Nos llenaron de atenciones, y después, al embarcarnos de nuevo, nos dieron todo lo necesario para el viaje.
Hechos 28,10
En la antigüedad, y especialmente en Oriente, la hospitalidad era un deber sagrado. Jesús, que no tenía un techo propio, era acogido en los hogares. Un día, cuando los samaritanos le negaron cama y comida, dos discípulos estaban tan indignados que querían invocar fuego del cielo sobre aquella aldea inhospitalaria (Lucas 9).Cuando los primeros cristianos tuvieron que abandonar sus casas por denuncias y persecuciones, la hospitalidad de hermanas y hermanos era una cuestión de vida o muerte.

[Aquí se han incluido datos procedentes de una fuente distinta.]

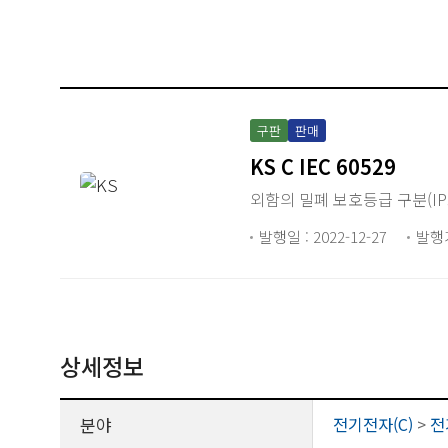
구판
판매
KS C IEC 60529
외함의 밀폐 보호등급 구분(IP
발행일 : 2022-12-27
발행
상세정보
분야
전기전자(C)
>
전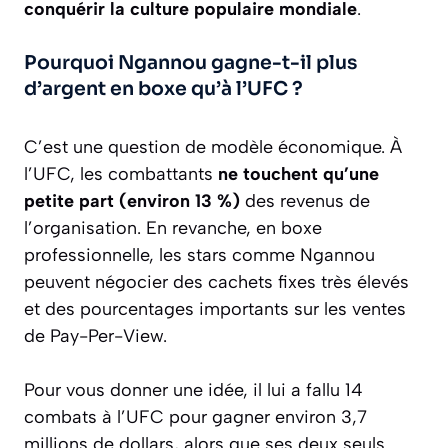
conquérir la culture populaire mondiale
.
Pourquoi Ngannou gagne-t-il plus
d’argent en boxe qu’à l’UFC ?
C’est une question de modèle économique. À
l’UFC, les combattants
ne touchent qu’une
petite part (environ 13 %)
des revenus de
l’organisation. En revanche, en boxe
professionnelle, les stars comme Ngannou
peuvent négocier des cachets fixes très élevés
et des pourcentages importants sur les ventes
de Pay-Per-View.
Pour vous donner une idée, il lui a fallu 14
combats à l’UFC pour gagner environ 3,7
millions de dollars, alors que ses deux seuls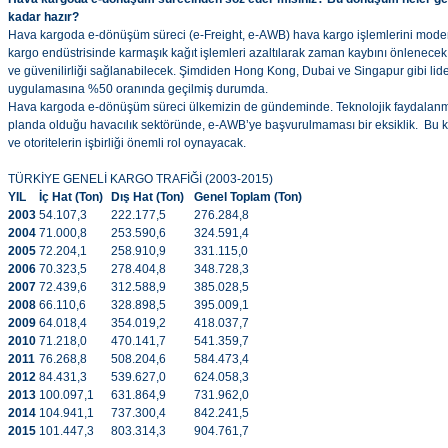
kadar hazır?
Hava kargoda e-dönüşüm süreci (e-Freight, e-AWB) hava kargo işlemlerini mode
kargo endüstrisinde karmaşık kağıt işlemleri azaltılarak zaman kaybını önlenecek, 
ve güvenilirliği sağlanabilecek. Şimdiden Hong Kong, Dubai ve Singapur gibi li
uygulamasına %50 oranında geçilmiş durumda.
Hava kargoda e-dönüşüm süreci ülkemizin de gündeminde. Teknolojik faydalanman
planda olduğu havacılık sektöründe, e-AWB’ye başvurulmaması bir eksiklik. Bu k
ve otoritelerin işbirliği önemli rol oynayacak.
TÜRKİYE GENELİ KARGO TRAFİĞİ (2003-2015)
YIL
İç Hat (Ton)
Dış Hat (Ton)
Genel Toplam (Ton)
2003
54.107,3
222.177,5
276.284,8
2004
71.000,8
253.590,6
324.591,4
2005
72.204,1
258.910,9
331.115,0
2006
70.323,5
278.404,8
348.728,3
2007
72.439,6
312.588,9
385.028,5
2008
66.110,6
328.898,5
395.009,1
2009
64.018,4
354.019,2
418.037,7
2010
71.218,0
470.141,7
541.359,7
2011
76.268,8
508.204,6
584.473,4
2012
84.431,3
539.627,0
624.058,3
2013
100.097,1
631.864,9
731.962,0
2014
104.941,1
737.300,4
842.241,5
2015
101.447,3
803.314,3
904.761,7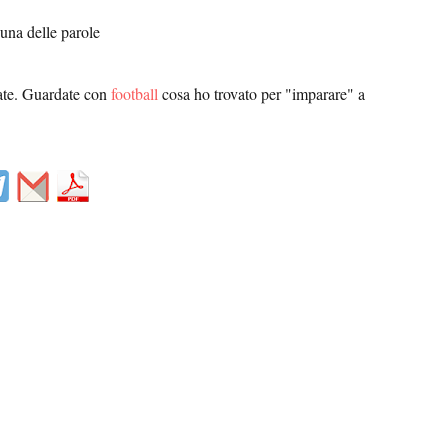
 una delle parole
ate. Guardate con
football
cosa ho trovato per "imparare" a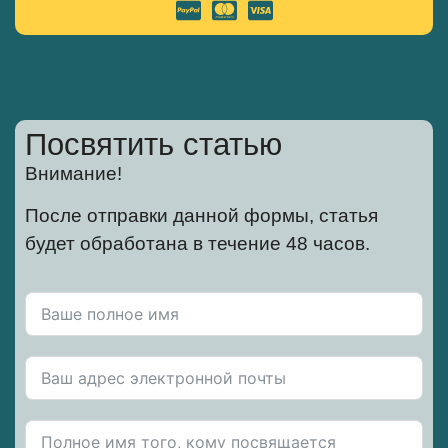
Посвятить статью
Внимание!
После отправки данной формы, статья
будет обработана в течение 48 часов.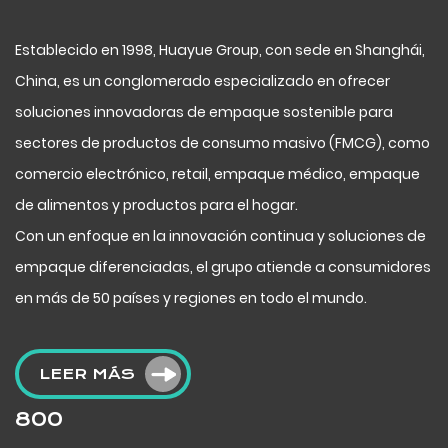
Establecido en 1998, Huayue Group, con sede en Shanghái,
China, es un conglomerado especializado en ofrecer
soluciones innovadoras de empaque sostenible para
sectores de productos de consumo masivo (FMCG), como
comercio electrónico, retail, empaque médico, empaque
de alimentos y productos para el hogar.
Con un enfoque en la innovación continua y soluciones de
empaque diferenciadas, el grupo atiende a consumidores
en más de 50 países y regiones en todo el mundo.
LEER MÁS
800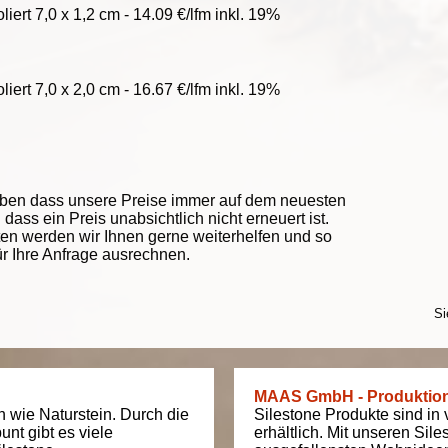
ert 7,0 x 1,2 cm - 14.09 €/lfm inkl. 19%
ert 7,0 x 2,0 cm - 16.67 €/lfm inkl. 19%
eben dass unsere Preise immer auf dem neuesten
ass ein Preis unabsichtlich nicht erneuert ist.
ten werden wir Ihnen gerne weiterhelfen und so
ür Ihre Anfrage ausrechnen.
Si
MAAS GmbH - Produktio
ch wie Naturstein. Durch die
Silestone Produkte sind in
bunt gibt es viele
erhältlich. Mit unseren Sil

El barco que llevaba a Pablo y sus compañeros a Roma, encalló en una playa de la isla de Malta. Los habitantes de esa isla los trataron –a pesar de ser totalmente desconocidos– muy bien a todos con los gestos más simples que significan tanto: una fogata en el frío, compartir el alimento y finalmente dar las provisiones necesarias para poder continuar su viaje. Eso se repitió en varias ocasiones en este texto. Cuando llegaron al puerto cerca de Roma dice: “encontramos a algunos hermanos que nos invitaron a quedarnos con ellos” (v. 14). Finalmente llegan a destino y “los hermanos de Roma ya tenían noticias acerca de nosotros; de manera que salieron a nuestro encuentro” y en vez de meterlo en la cárcel, permitieron que Pablo viviera aparte, vigilado solamente por un soldado.
Qué pena que hoy en día, especialmente en las grandes ciudades (en los pueblos del Interior todavía se puede vivenciar la hospitalidad) seamos tan desconfiados que no abrimos nuestras puertas, menos a extraños. Tendremos nuestras razones, pero no deja de ser una pena. Y nuestra desconfianza se traslada a la comunidad. ¿Somos realmente hospitalarios en nuestras congregaciones? Con los gestos más simples que significan tanto: una fogata en el frío, compartir el alimento y dar las provisiones necesarias para poder continuar el viaje.